Consider a function $f : [-1, 1] \to \mathbb{R}$ such that $$\int_{-1}^1 f(x) \intd x = 0 = f(0)$$ Note that $$\renewcommand{\defeq}{~{\buildrel{\rm def}\over =}~} \newcommand{\sgn}{\mathrm{sgn}} A \defeq f(1) + f(-1) = \int_{-1}^1 \sgn(x) f'(x) \intd x$$ Let $\lambda$ be a real constant. Now we have $$\int_{-1}^1 \big(f(x) - \lambda A\big)^2 \intd x = \int_{-1}^1 \big(f(x)\big)^2 \intd x + \lambda^2 A^2 \tag{1}$$ because $\int_{-1}^1 f(x) \intd x = 0$. On the other hand $$f(x) - \lambda A = \int_0^x f'(t) \intd t - \lambda \int_{-1}^1 \sgn(t) f'(t) \intd t = \int_{-1}^1 K(x,t) f'(t) \intd t$$ where $K(x,t)$ is defined as follows:
Thus, using Cauchy-Schwarz inequality, $$\big(f(x) - \lambda A\big)^2 \leq \int_{-1}^1 \big(K(x,t)\big)^2 \intd t \int_{-1}^1 \big(f'(t)\big)^2 \intd t$$ So, $$\int_{-1}^1 \big(f(x) - \lambda A\big)^2 \intd x \leq \int_{-1}^1 \left(\int_{-1}^1 \big(K(x,t)\big)^2 \intd t\right) \intd x \cdot \int_{-1}^1 \big(f'(t)\big)^2 \intd t$$ The calculations are not hard and we get $$\int_{-1}^1 \left(\int_{-1}^1 \big(K(x,t)\big)^2 \intd t\right) \intd x = 1 - 2 \lambda + 4 \lambda^2$$ That is $$\int_{-1}^1 \big(f(x) - \lambda A)^2 \intd x \leq (1 - 2 \lambda + 4 \lambda^2) \cdot \int_{-1}^1 \big(f'(t)\big)^2 \intd t \tag{2}$$ Combining $(1)$ and $(2)$, we finally get
$$ \int_{-1}^1 \big(f(x)\big)^2 \intd x + \lambda^2 \big(f(1) + f(-1)\big)^2 \leq (1 - 2 \lambda + 4 \lambda^2) \cdot \int_{-1}^1 \big(f'(t)\big)^2 \intd t \tag{3} $$
For example, if $\lambda = 1/4$, we obtain $$\int_{-1}^1 \big(f(x)\big)^2 \intd x + \frac{1}{16}\big(f(1) + f(-1)\big)^2 \leq \frac{3}{4} \cdot \int_{-1}^1 \big(f'(t)\big)^2 \intd t$$
Remark. The case of a function $f : [a, b] \to \mathbb{R}$ is obtained by applying the preceding case to $g(x) = f\left(\frac{a + b}{2} + x \frac{b-a}{2}\right)$.

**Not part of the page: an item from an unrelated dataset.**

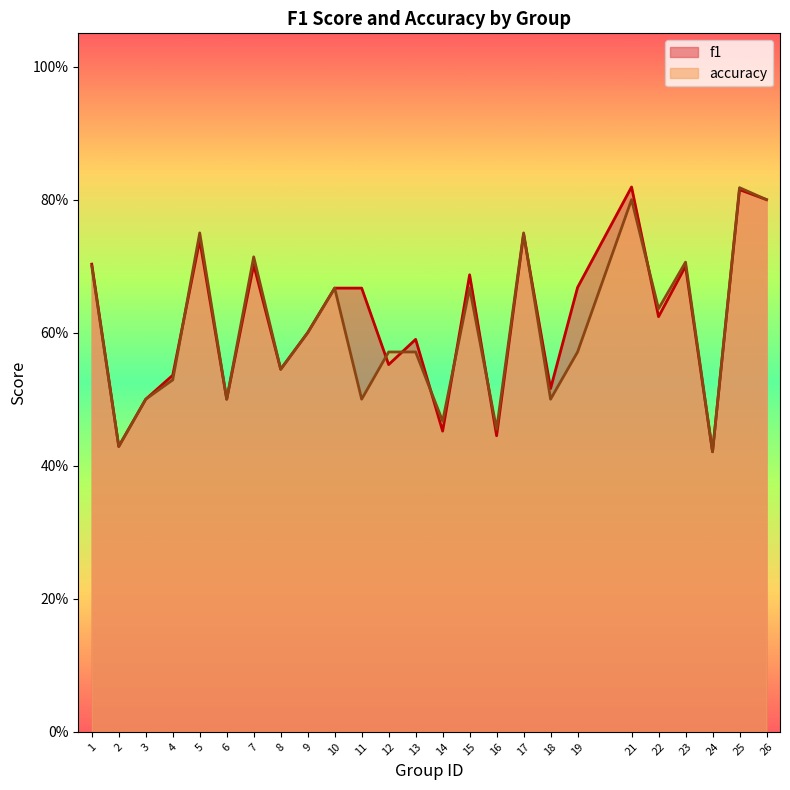

Reading left to right, list all the values displayed in this chart.

f1: 1=0.7	2=0.4	3=0.5	4=0.5	5=0.7	6=0.5	7=0.7	8=0.5	9=0.6	10=0.7	11=0.7	12=0.6	13=0.6	14=0.5	15=0.7	16=0.4	17=0.7	18=0.5	19=0.7	21=0.8	22=0.6	23=0.7	24=0.4	25=0.8	26=0.8
accuracy: 1=0.7	2=0.4	3=0.5	4=0.5	5=0.8	6=0.5	7=0.7	8=0.5	9=0.6	10=0.7	11=0.5	12=0.6	13=0.6	14=0.5	15=0.7	16=0.5	17=0.8	18=0.5	19=0.6	21=0.8	22=0.6	23=0.7	24=0.4	25=0.8	26=0.8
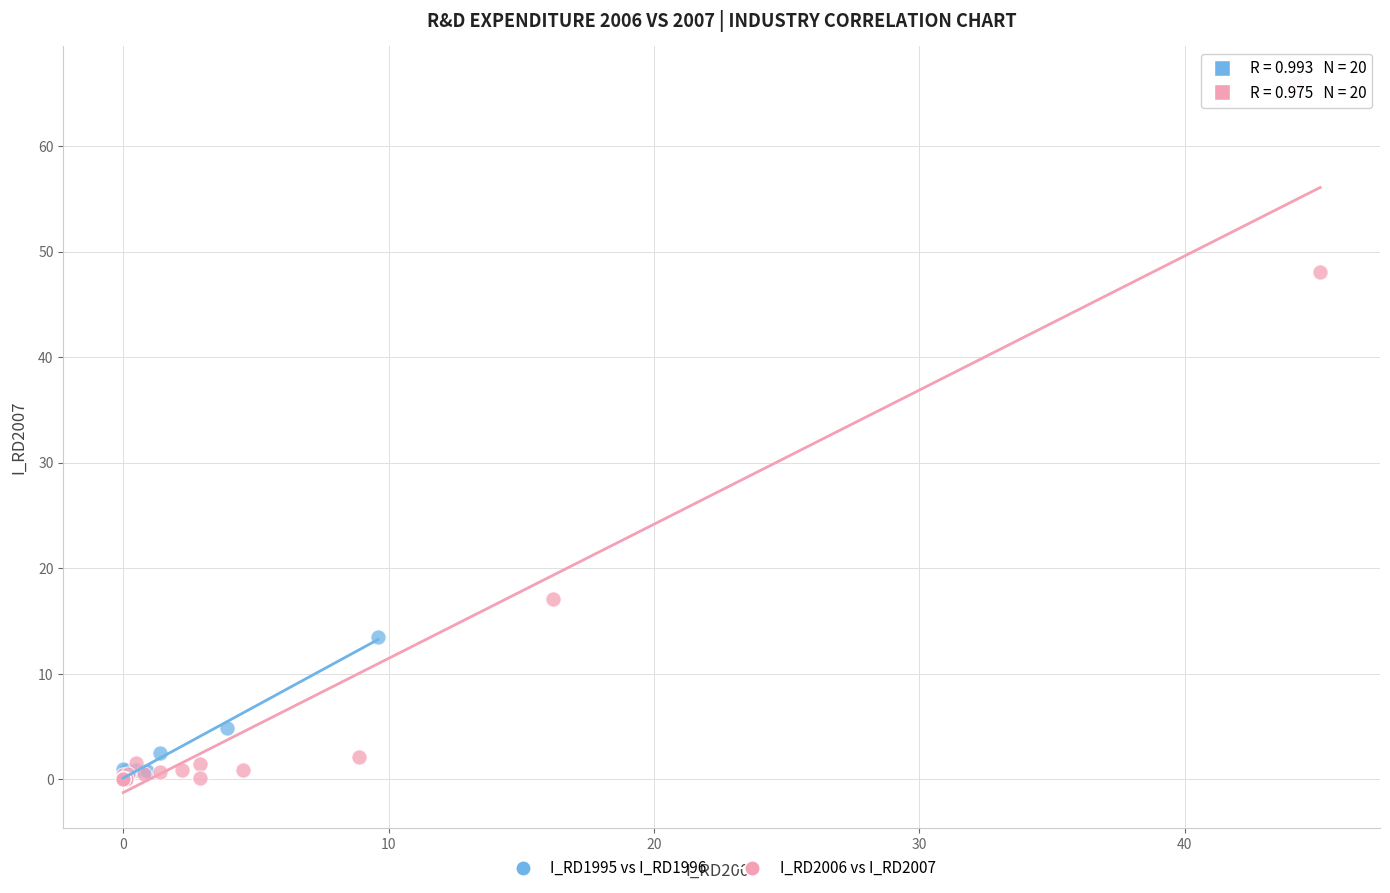

Which series contains the highest Y value?

I_RD2006 vs I_RD2007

Remark. In fact, there is a more subtle reason why the proposed inequality cannot be true. Consider for $a < b$ and a function $f$ with continuous derivative on $[a,b]$ the quantity $$\Delta(a, b; f) = \int_a^b \big(f'(x)\big)^2 \intd x - 2 (f(a) + f(b))^2 - \frac{8}{(b-a)^2} \int_a^b \big(f(x)\big)^2 \intd x$$ Now, for $\lambda > 0$ and $f : [a,b] \to \mathbb{R}$ we define $f_\lambda$ to be the function defined on $\left[\frac{a}{\lambda}, \frac{b}{\lambda}\right]$ by $f_\lambda(x)=f(\lambda x)$. With this notation we have $$\Delta\left(\frac{a}{\lambda}, \frac{b}{\lambda}; f_\lambda\right) = \lambda \Delta(a, b; f) + 2 (\lambda - 1) \big(f(a) + f(b)\big)^2$$ So, if $f(a) + f(b) \ne 0$, there is always $\lambda, \Lambda > 0$ where the inequality holds for $f_\lambda$ and does not hold for $f_\Lambda$.